My body jolted a few times with the last remnants of fear. I pushed up to lean on my elbows and reached onto the table. I found the inhaler and tried to take a puff, but it was empty. My asthma had been worse lately, I thought because of the cold, and I’d used it all up. I let myself rest on the pillow and tried to control the wheezing the way I’d done before medicine, by calming myself, by waiting it out and hoping it didn’t get worse. “It’s ok,” I told Tobin. The words sounded breathless, though.
He picked up the inhaler. “What do you usually take? What was this medicine? Are you having an asthma attack? Should I call for an ambulance?”
I shoved back the red quilt because it felt heavy on my chest and shook my head. I focused on breathing—trying to, and after a moment, I opened my eyes. This wasn’t going to turn into one of those attacks where it felt like my lungs were giving up, where the air was thick sludge that I couldn’t draw in. “It’s ok, I’m ok,” I told him again.
Tobin was looking at my stomach, where the sheet pulled tautly over my body. A round protrusion arose, like the back of a turtle that Lily and I had watched swimming in the creek near our apartment building. It was clearly not normal to be swollen and distended like that. His mouth slackened and his eyes got pretty big. He hadn’t known that it had gotten to this point. I watched him stand up straight and adjust his expression out of the shock.

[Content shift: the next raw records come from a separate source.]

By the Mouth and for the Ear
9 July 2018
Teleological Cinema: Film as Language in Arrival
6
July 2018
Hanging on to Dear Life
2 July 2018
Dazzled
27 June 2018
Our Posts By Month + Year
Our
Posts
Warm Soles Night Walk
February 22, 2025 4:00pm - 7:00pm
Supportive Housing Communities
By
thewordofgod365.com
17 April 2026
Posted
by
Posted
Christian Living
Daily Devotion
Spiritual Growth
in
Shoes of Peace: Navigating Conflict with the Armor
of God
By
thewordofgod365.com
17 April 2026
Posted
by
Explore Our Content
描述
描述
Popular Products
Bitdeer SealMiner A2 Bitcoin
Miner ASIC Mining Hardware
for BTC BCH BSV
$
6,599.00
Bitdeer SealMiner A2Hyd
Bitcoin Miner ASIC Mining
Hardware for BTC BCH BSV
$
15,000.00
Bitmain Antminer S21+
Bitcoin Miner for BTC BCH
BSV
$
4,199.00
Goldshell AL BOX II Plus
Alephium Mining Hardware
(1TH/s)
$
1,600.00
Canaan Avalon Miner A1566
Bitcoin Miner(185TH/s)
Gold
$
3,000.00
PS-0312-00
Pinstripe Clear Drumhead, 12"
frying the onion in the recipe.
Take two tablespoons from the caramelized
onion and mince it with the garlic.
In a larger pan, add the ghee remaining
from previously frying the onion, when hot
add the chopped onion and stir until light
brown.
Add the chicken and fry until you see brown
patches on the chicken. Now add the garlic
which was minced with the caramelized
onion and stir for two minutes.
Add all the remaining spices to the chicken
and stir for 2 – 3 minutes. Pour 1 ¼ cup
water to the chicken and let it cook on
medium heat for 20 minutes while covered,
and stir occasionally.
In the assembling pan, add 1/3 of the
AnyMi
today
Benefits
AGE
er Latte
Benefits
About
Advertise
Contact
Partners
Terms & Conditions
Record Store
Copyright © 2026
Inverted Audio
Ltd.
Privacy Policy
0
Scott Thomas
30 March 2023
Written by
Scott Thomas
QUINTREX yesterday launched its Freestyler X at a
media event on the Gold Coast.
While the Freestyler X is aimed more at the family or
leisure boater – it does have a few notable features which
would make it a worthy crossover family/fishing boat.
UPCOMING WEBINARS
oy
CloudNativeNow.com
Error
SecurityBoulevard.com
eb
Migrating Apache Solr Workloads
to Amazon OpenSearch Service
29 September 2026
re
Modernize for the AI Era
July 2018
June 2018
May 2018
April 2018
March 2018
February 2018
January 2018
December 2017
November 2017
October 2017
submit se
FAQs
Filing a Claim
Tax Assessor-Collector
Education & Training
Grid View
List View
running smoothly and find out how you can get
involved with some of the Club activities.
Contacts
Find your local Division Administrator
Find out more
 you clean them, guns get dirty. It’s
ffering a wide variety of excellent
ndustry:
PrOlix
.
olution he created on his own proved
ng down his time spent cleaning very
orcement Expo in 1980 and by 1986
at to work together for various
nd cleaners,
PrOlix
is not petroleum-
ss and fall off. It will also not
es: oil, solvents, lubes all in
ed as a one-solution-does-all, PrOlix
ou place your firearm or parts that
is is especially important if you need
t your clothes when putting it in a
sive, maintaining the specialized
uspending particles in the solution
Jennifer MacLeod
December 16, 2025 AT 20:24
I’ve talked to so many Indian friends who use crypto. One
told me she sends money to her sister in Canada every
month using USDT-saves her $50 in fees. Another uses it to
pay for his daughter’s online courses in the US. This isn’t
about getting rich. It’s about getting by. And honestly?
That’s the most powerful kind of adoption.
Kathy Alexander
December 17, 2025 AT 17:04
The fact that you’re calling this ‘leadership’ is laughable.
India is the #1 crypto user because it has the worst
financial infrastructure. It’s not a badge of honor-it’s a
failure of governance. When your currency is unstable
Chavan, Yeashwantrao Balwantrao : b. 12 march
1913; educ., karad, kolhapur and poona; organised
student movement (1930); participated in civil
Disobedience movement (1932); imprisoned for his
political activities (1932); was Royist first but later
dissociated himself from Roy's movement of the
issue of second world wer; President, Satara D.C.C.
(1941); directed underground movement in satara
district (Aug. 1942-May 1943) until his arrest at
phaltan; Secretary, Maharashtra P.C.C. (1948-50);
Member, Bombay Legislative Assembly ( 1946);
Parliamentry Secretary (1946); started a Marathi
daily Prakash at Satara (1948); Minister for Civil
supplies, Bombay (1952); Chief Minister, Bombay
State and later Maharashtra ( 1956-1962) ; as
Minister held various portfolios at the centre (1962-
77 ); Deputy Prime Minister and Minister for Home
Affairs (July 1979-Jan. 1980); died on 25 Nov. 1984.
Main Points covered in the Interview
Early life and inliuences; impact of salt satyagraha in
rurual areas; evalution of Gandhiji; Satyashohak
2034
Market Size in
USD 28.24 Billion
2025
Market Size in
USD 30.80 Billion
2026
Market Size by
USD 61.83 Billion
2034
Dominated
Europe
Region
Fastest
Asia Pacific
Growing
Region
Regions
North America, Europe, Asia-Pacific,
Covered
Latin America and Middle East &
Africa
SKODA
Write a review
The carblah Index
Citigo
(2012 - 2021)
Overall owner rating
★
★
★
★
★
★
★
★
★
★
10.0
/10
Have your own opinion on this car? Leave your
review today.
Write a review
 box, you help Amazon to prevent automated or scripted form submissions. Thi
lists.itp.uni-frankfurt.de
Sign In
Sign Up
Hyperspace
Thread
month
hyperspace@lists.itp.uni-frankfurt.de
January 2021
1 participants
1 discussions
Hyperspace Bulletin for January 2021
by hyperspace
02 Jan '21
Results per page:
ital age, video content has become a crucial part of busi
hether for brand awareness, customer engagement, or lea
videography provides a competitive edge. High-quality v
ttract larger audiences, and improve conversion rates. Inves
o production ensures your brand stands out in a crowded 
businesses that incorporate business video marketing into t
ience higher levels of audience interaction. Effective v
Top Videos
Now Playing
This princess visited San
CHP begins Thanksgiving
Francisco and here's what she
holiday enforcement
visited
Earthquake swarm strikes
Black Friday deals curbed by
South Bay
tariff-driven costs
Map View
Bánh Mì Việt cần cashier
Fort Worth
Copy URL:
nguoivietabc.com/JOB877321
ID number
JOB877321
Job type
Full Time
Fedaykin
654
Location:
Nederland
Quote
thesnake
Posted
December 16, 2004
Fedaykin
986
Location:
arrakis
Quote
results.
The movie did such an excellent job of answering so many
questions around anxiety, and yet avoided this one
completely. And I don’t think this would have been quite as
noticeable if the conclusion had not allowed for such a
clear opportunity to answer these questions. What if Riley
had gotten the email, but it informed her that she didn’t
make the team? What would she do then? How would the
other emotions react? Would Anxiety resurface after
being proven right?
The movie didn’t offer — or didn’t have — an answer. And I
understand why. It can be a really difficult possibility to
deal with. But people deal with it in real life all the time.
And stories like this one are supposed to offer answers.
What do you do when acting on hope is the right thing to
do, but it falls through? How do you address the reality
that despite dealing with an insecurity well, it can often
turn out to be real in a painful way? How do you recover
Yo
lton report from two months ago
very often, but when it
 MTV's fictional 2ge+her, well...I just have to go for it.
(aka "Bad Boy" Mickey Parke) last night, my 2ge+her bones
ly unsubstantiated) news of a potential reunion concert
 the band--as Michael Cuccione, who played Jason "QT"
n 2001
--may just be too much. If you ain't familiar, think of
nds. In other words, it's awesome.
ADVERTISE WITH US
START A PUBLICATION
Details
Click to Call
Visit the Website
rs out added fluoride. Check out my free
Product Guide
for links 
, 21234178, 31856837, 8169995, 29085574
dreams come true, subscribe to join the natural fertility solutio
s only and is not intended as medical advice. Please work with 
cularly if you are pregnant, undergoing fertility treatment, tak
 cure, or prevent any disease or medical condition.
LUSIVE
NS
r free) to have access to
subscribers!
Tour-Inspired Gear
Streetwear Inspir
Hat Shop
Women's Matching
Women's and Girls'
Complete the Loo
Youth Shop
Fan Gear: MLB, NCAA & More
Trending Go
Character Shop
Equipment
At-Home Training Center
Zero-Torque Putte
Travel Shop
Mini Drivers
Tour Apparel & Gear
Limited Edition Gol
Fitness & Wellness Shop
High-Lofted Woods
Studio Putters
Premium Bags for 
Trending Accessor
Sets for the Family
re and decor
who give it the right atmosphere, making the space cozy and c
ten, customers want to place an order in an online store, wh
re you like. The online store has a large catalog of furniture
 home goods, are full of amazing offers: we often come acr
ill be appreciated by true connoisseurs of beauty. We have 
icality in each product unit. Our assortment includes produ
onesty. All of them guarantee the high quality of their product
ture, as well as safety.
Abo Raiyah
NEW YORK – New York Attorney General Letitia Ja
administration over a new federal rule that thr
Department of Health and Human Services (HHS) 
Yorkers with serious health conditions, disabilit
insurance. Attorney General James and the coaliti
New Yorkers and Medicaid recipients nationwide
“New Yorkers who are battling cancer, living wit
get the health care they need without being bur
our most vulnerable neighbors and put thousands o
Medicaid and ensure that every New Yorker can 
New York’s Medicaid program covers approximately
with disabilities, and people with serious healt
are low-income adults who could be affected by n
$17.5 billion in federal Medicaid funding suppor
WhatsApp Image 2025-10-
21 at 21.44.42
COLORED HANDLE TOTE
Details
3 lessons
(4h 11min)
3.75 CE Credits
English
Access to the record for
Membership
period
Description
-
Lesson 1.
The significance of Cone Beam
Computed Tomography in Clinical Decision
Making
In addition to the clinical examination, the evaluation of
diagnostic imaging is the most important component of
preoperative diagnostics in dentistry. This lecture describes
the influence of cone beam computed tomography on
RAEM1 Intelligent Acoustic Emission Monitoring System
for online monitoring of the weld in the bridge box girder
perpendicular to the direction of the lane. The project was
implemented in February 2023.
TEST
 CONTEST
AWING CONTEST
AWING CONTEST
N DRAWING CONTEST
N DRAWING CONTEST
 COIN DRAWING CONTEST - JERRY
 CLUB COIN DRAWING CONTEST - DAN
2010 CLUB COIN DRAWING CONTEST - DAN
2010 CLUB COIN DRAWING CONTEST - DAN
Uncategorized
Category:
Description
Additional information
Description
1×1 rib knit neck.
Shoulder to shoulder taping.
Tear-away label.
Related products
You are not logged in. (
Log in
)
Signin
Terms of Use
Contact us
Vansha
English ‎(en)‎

I reached and turned off the light again. “I’m going back to sleep,” I said, and moved onto my side. I pulled up the quilt, billowing it out around me. After a moment, I heard Tobin leave, and then I sat up in bed and worked more on controlling my breathing and tried to forget the look I’d seen on his face.
It hadn’t just been surprise; it had also been horror. I completely understood his feelings.